Читаем Vicious Circle полностью

“She’s in love with you,” I told her.

“What?”

“Well, in lust, I mean. She’s got a bad dose of that stuff you dish out, anyway, and being as how she’s both devout and straight she doesn’t have any idea how to handle it. You mean to say you didn’t notice how she looks at you?”

“I tune that information out,” Juliet said, but she looked a little disconcerted. “You’re not asking me to feel—whatever it’s called—guilt about this, are you?”

“No.” It was my turn to be impatient. “But think about it. She might not have gotten herself into this if she hadn’t been wandering around in a moon-eyed daydream thinking improper thoughts about you. I just didn’t feel happy about leaving her in there.”

“Her emotions are no business of yours—or of mine.”

“Fine. I’m not asking you to feel guilty. I’m just saying that I feel a little bit responsible for her myself.”

Juliet didn’t say anything to this, which was a pretty fair indication that I’d given her some food for thought. She’s taking this business of trying to be human very seriously. She still finds an awful lot of it completely unfathomable, but she is keen to get the details right and she does have the whole of eternity to work in.

“Look,” I said, “I’ve got an idea that might get the both of us what we want. Let me show you something.”

I stepped past her, pulled the door open, and went back out into the corridor. She followed me as I retraced my steps to the warehouse, and I showed her the open elevator shaft.

“No use to me,” I said. “But I thought maybe you could . . .”

“Yes,” said Juliet. “I could. But why should I?”

“You want to look for your demon, and you don’t want to be watching your back all the time in case these nutcases stick a knife in it—especially not when the siege might turn into a firefight at any moment. So it makes sense if we clean up first and look around afterwards.”

“Just tell me what you want me to do, Castor.”

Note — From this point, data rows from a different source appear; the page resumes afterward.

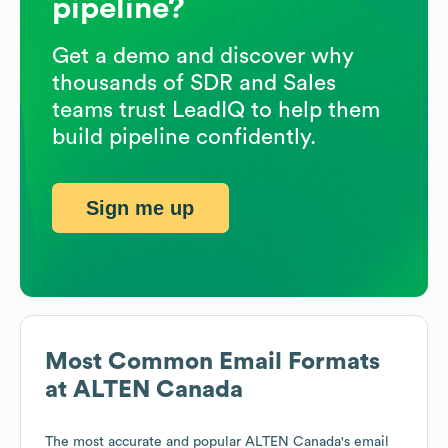
pipeline?
Get a demo and discover why
thousands of SDR and Sales
teams trust LeadIQ to help them
build pipeline confidently.
Sign me up
Most Common Email Formats
at
ALTEN Canada
The most accurate and popular
ALTEN Canada
's email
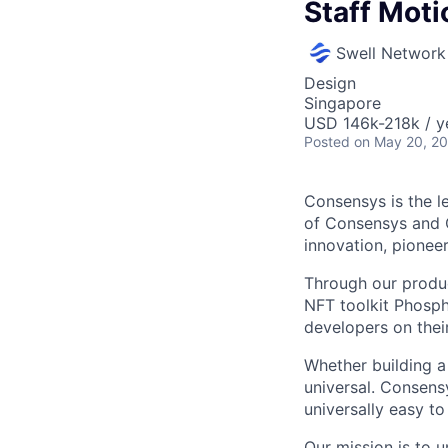
Staff Mot
Swell Network
Design
Singapore
USD 146k-218k / y
Posted
on May 20, 2
Consensys is the 
of Consensys and C
innovation, pionee
Through our produc
NFT toolkit Phosph
developers on thei
Whether building a 
universal. Consens
universally easy t
Our mission is to 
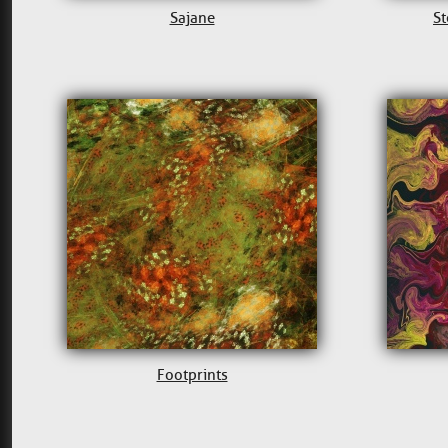
Sajane
St
Footprints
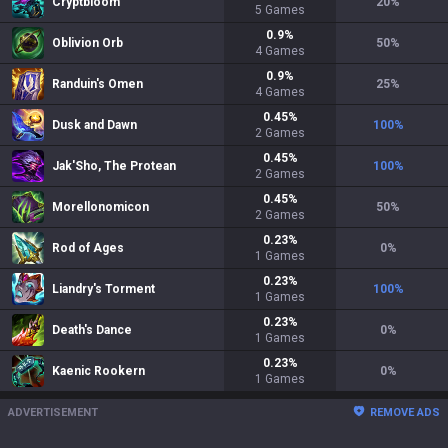
Cryptbloom
20
%
5
Games
0.9
%
Oblivion Orb
50
%
4
Games
0.9
%
Randuin's Omen
25
%
4
Games
0.45
%
Dusk and Dawn
100
%
2
Games
0.45
%
Jak'Sho, The Protean
100
%
2
Games
0.45
%
Morellonomicon
50
%
2
Games
0.23
%
Rod of Ages
0
%
1
Games
0.23
%
Liandry's Torment
100
%
1
Games
0.23
%
Death's Dance
0
%
1
Games
0.23
%
Kaenic Rookern
0
%
1
Games
ADVERTISEMENT
REMOVE ADS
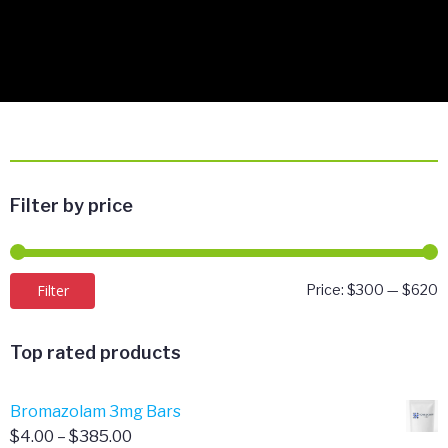
Filter by price
M
M
Filter
Price:
$300
—
$620
p
p
Top rated products
Bromazolam 3mg Bars
Price
$
4.00
–
$
385.00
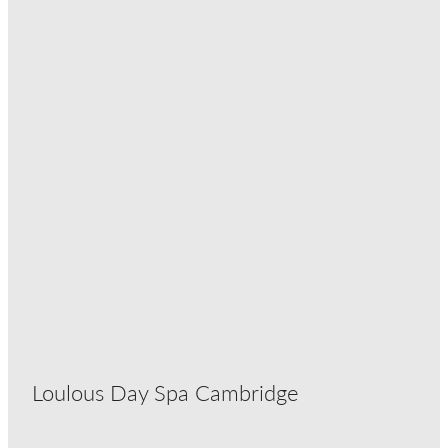
Loulous Day Spa Cambridge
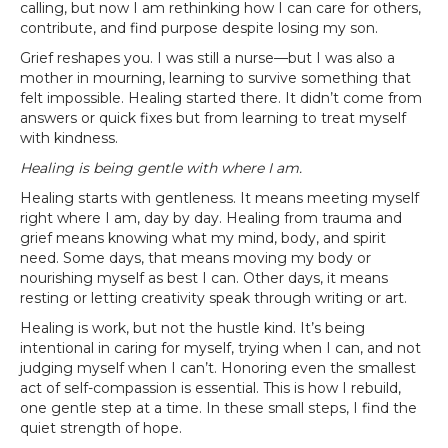
calling, but now I am rethinking how I can care for others,
contribute, and find purpose despite losing my son.
Grief reshapes you. I was still a nurse—but I was also a
mother in mourning, learning to survive something that
felt impossible. Healing started there. It didn’t come from
answers or quick fixes but from learning to treat myself
with kindness.
Healing is being gentle with where I am.
Healing starts with gentleness. It means meeting myself
right where I am, day by day. Healing from trauma and
grief means knowing what my mind, body, and spirit
need. Some days, that means moving my body or
nourishing myself as best I can. Other days, it means
resting or letting creativity speak through writing or art.
Healing is work, but not the hustle kind. It’s being
intentional in caring for myself, trying when I can, and not
judging myself when I can’t. Honoring even the smallest
act of self-compassion is essential. This is how I rebuild,
one gentle step at a time. In these small steps, I find the
quiet strength of hope.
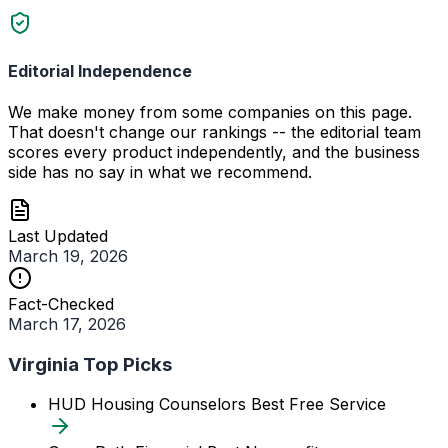
Editorial Independence
We make money from some companies on this page.
That doesn't change our rankings -- the editorial team
scores every product independently, and the business
side has no say in what we recommend.
Last Updated
March 19, 2026
Fact-Checked
March 17, 2026
Virginia Top Picks
HUD Housing Counselors
Best Free Service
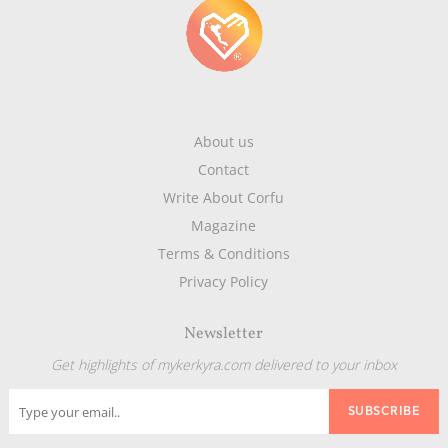
About us
Contact
Write About Corfu
Magazine
Terms & Conditions
Privacy Policy
Newsletter
Get highlights of mykerkyra.com delivered to your inbox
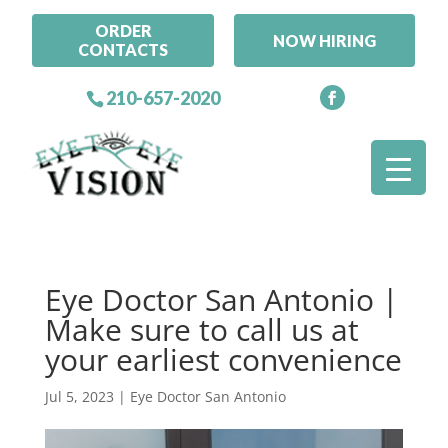
ORDER
NOW HIRING
CONTACTS
210-657-2020
Eye Doctor San Antonio |
Make sure to call us at
your earliest convenience
Jul 5, 2023
|
Eye Doctor San Antonio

“You take the high road, and I’ll take the low road. While they’re watching me, you sneak up behind them and take them out with your usual mixture of elegance and brutality. Then we’ll look around and see what we can see.”

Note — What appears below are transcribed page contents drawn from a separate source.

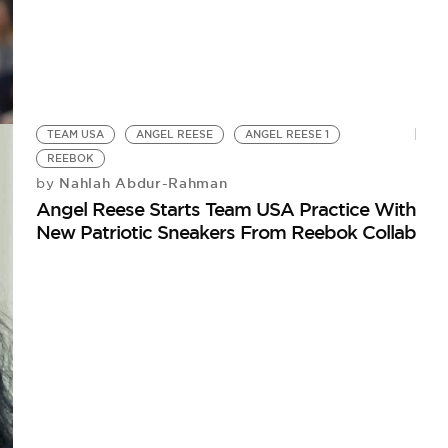
TEAM USA
ANGEL REESE
ANGEL REESE 1
REEBOK
Nahlah Abdur-Rahman
by
Angel Reese Starts Team USA Practice With
New Patriotic Sneakers From Reebok Collab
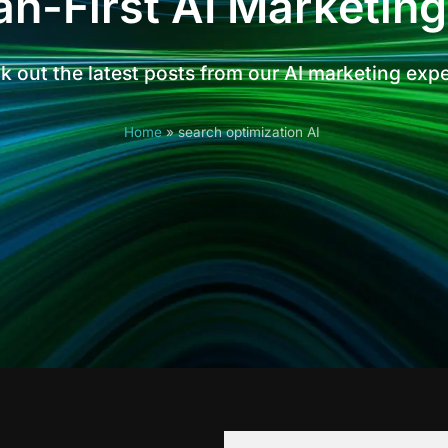
n-First AI Marketing
 out the latest posts from our AI marketing exp
Home
»
search optimization AI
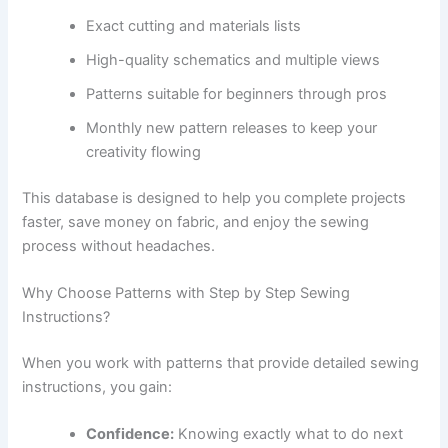
Exact cutting and materials lists
High-quality schematics and multiple views
Patterns suitable for beginners through pros
Monthly new pattern releases to keep your
creativity flowing
This database is designed to help you complete projects
faster, save money on fabric, and enjoy the sewing
process without headaches.
Why Choose Patterns with Step by Step Sewing
Instructions?
When you work with patterns that provide detailed sewing
instructions, you gain:
Confidence:
Knowing exactly what to do next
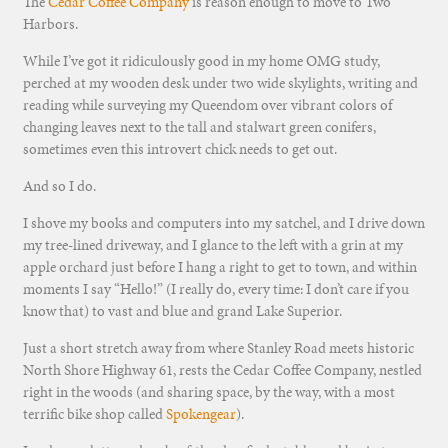
The
Cedar Coffee Company
is reason enough to move to Two
Harbors.
While I’ve got it ridiculously good in my home OMG study,
perched at my wooden desk under two wide skylights, writing and
reading while surveying my Queendom over vibrant colors of
changing leaves next to the tall and stalwart green conifers,
sometimes even this introvert chick needs to get out.
And so I do.
I shove my books and computers into my satchel, and I drive down
my tree-lined driveway, and I glance to the left with a grin at my
apple orchard just before I hang a right to get to town, and within
moments I say “Hello!” (I really do, every time: I don’t care if you
know that) to vast and blue and grand Lake Superior.
Just a short stretch away from where Stanley Road meets historic
North Shore Highway 61, rests the Cedar Coffee Company, nestled
right in the woods (and sharing space, by the way, with a most
terrific bike shop called
Spokengear
).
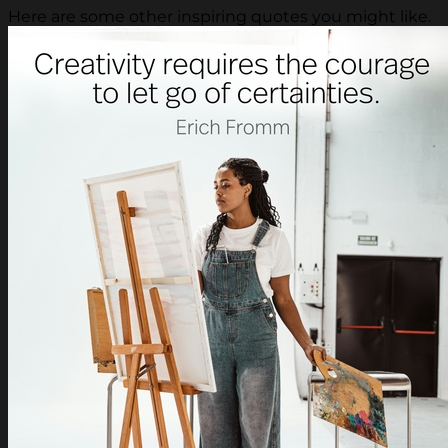
Here are some other inspiring quotes you might like.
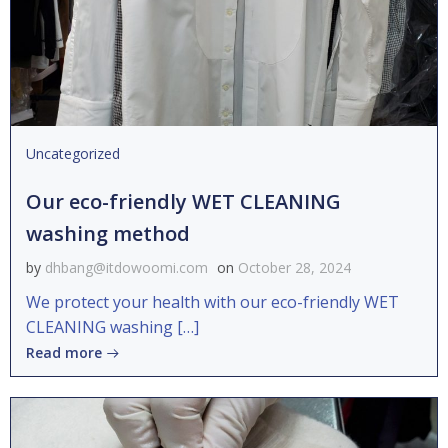
Uncategorized
Our eco-friendly WET CLEANING
washing method
by
dhbang@itdowoomi.com
on
October 28, 2024
We protect your health with our eco-friendly WET
CLEANING washing […]
Read more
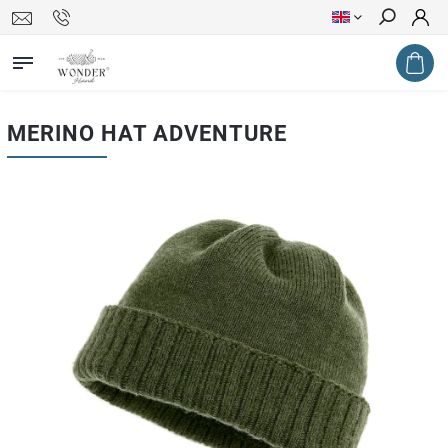
Search
MERINO HAT ADVENTURE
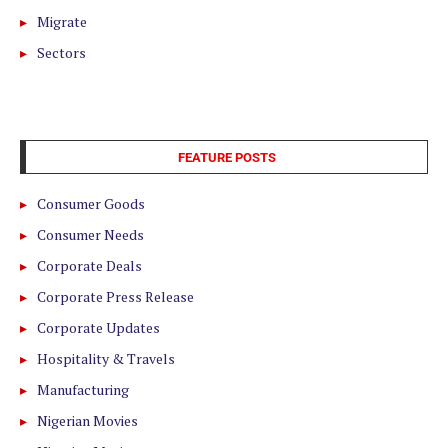
Migrate
Sectors
FEATURE POSTS
Consumer Goods
Consumer Needs
Corporate Deals
Corporate Press Release
Corporate Updates
Hospitality & Travels
Manufacturing
Nigerian Movies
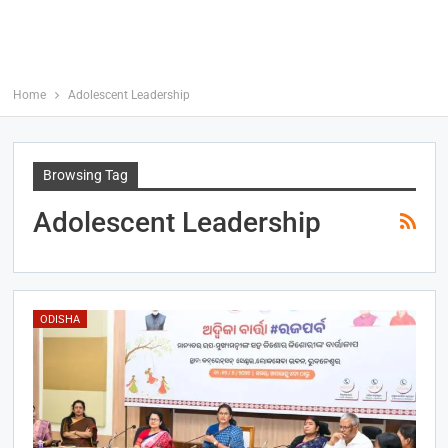
Home
Adolescent Leadership
Browsing Tag
Adolescent Leadership
ODISHA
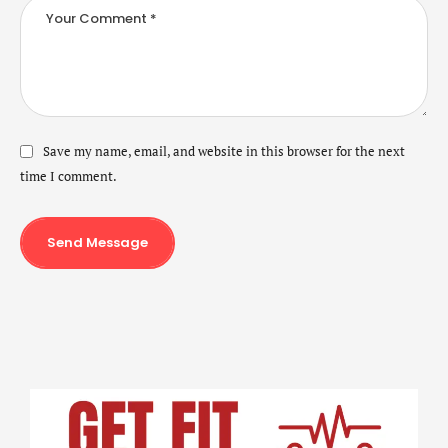
Save my name, email, and website in this browser for the next
time I comment.
Send Message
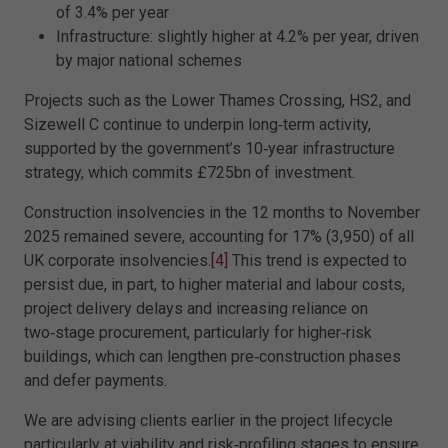
of 3.4% per year
Infrastructure: slightly higher at 4.2% per year, driven
by major national schemes
Projects such as the Lower Thames Crossing, HS2, and
Sizewell C continue to underpin long‑term activity,
supported by the government’s 10‑year infrastructure
strategy, which commits £725bn of investment.
Construction insolvencies in the 12 months to November
2025 remained severe, accounting for 17% (3,950) of all
UK corporate insolvencies.
[4]
This trend is expected to
persist due, in part, to higher material and labour costs,
project delivery delays and increasing reliance on
two‑stage procurement, particularly for higher‑risk
buildings, which can lengthen pre‑construction phases
and defer payments.
We are advising clients earlier in the project lifecycle
particularly at viability and risk‑profiling stages to ensure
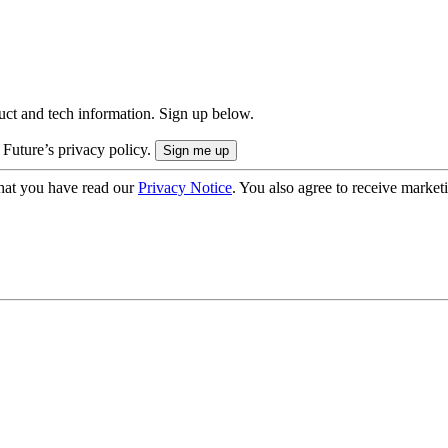
uct and tech information. Sign up below.
 Future’s privacy policy.
hat you have read our
Privacy Notice
. You also agree to receive market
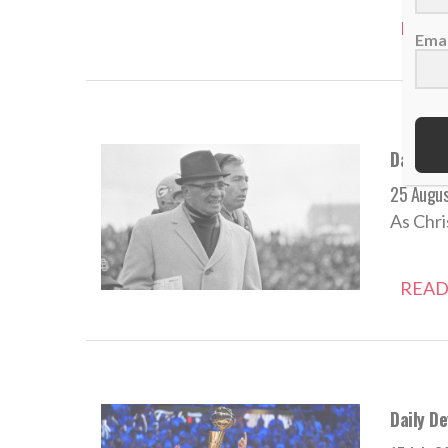
READ
Emai
Daily De
25 Augu
As Chri
READ
Daily De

I was really impressed with my own performance: my voice didn’t shake in the slightest. You’d have thought I waded into the middle of riots every day of the week—whereas, in fact, since my student days ended I’ve more or less kicked the habit.

I’d expected more opposition from Juliet, but she made a one-handed gesture that suggested she was sick of the subject. She shucked her coat and let it fall to the ground. Roses opening. “All right,” she said. “I’ll climb the lift shaft. And you’ll—?”

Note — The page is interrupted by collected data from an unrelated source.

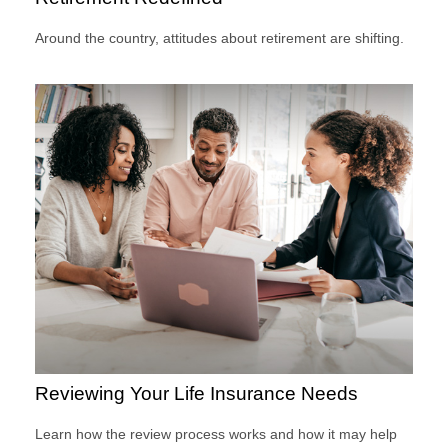
Around the country, attitudes about retirement are shifting.
Reviewing Your Life Insurance Needs
Learn how the review process works and how it may help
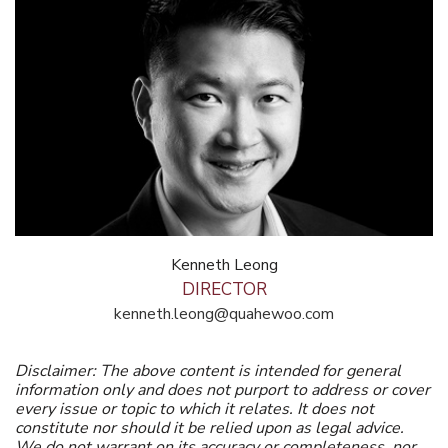
Kenneth Leong
DIRECTOR
kenneth.leong@quahewoo.com
Disclaimer: The above content is intended for general
information only and does not purport to address or cover
every issue or topic to which it relates. It does not
constitute nor should it be relied upon as legal advice.
We do not warrant on its accuracy or completeness, nor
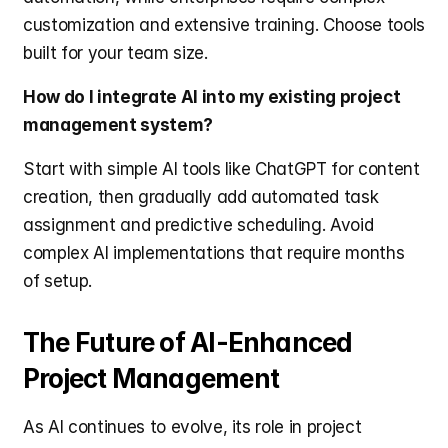
customization and extensive training. Choose tools 
built for your team size.
How do I integrate AI into my existing project 
management system?
Start with simple AI tools like ChatGPT for content 
creation, then gradually add automated task 
assignment and predictive scheduling. Avoid 
complex AI implementations that require months 
of setup.
The Future of AI-Enhanced 
Project Management
As AI continues to evolve, its role in project 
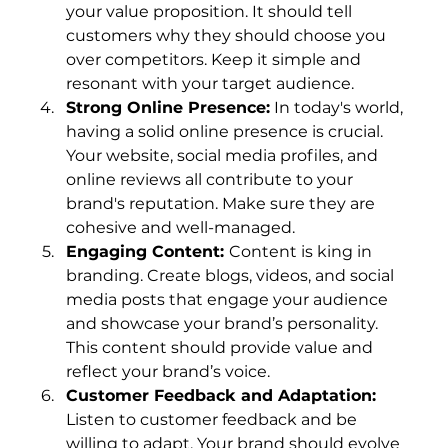
your value proposition. It should tell 
customers why they should choose you 
over competitors. Keep it simple and 
resonant with your target audience.
Strong Online Presence:
 In today's world, 
having a solid online presence is crucial. 
Your website, social media profiles, and 
online reviews all contribute to your 
brand's reputation. Make sure they are 
cohesive and well-managed.
Engaging Content: 
Content is king in 
branding. Create blogs, videos, and social 
media posts that engage your audience 
and showcase your brand’s personality. 
This content should provide value and 
reflect your brand’s voice.
Customer Feedback and Adaptation: 
Listen to customer feedback and be 
willing to adapt. Your brand should evolve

“I’ll use the escalator. I want to stop in at Top Man.”

I walked away before she could change her mind, still trying not to think about roses.

The other end of the corridor opened directly onto the main concourse, which was looking as though a hurricane had hit it while it was pulling itself together after an earthquake. The floor was a carpet of broken glass from storefront windows, in which display dummies lay sprawled like placeholders for the dead. Someone had trodden down hard on the head of one of them, shattering it into powdery shards. For some reason I thought of Abbie’s porcelain doll, and shuddered in a kind of premonitory unease. Dress rails that had been used as battering rams lay half-in and half-out of the window frames they’d shattered, and up against one wall a gutted till leaked copper coins like congealed blood. This didn’t look like looting, though. Not that looters have any higher standards of respect for the retail environment, but the crunching debris under my feet included wristwatches and shiny gold bracelets from a jeweler’s carousel that I’d already had to step over. At some point, the sheer fun of destruction had taken over from any purely mercenary considerations here. That told me a little bit more about what I was dealing with—in fact, at that precise moment, more than I wanted to know.

The escalators were right out in the center of the lower piazza, which meant that as I approached them I had plenty of time to look up at the galleries on the second and third floors. The second floor seemed to be deserted, but up on the top level three men were struggling with a fourth in what I took at first to be a good-natured scrum. Then I realized that I’d misread the situation: it only seemed friendly because three of the men were laughing. The fourth wasn’t making any sound at all, because they’d gagged him before slipping the noose around his neck. Now they were tying the other end of the rope around the railings; it wasn’t hard to guess what the next item on the agenda was.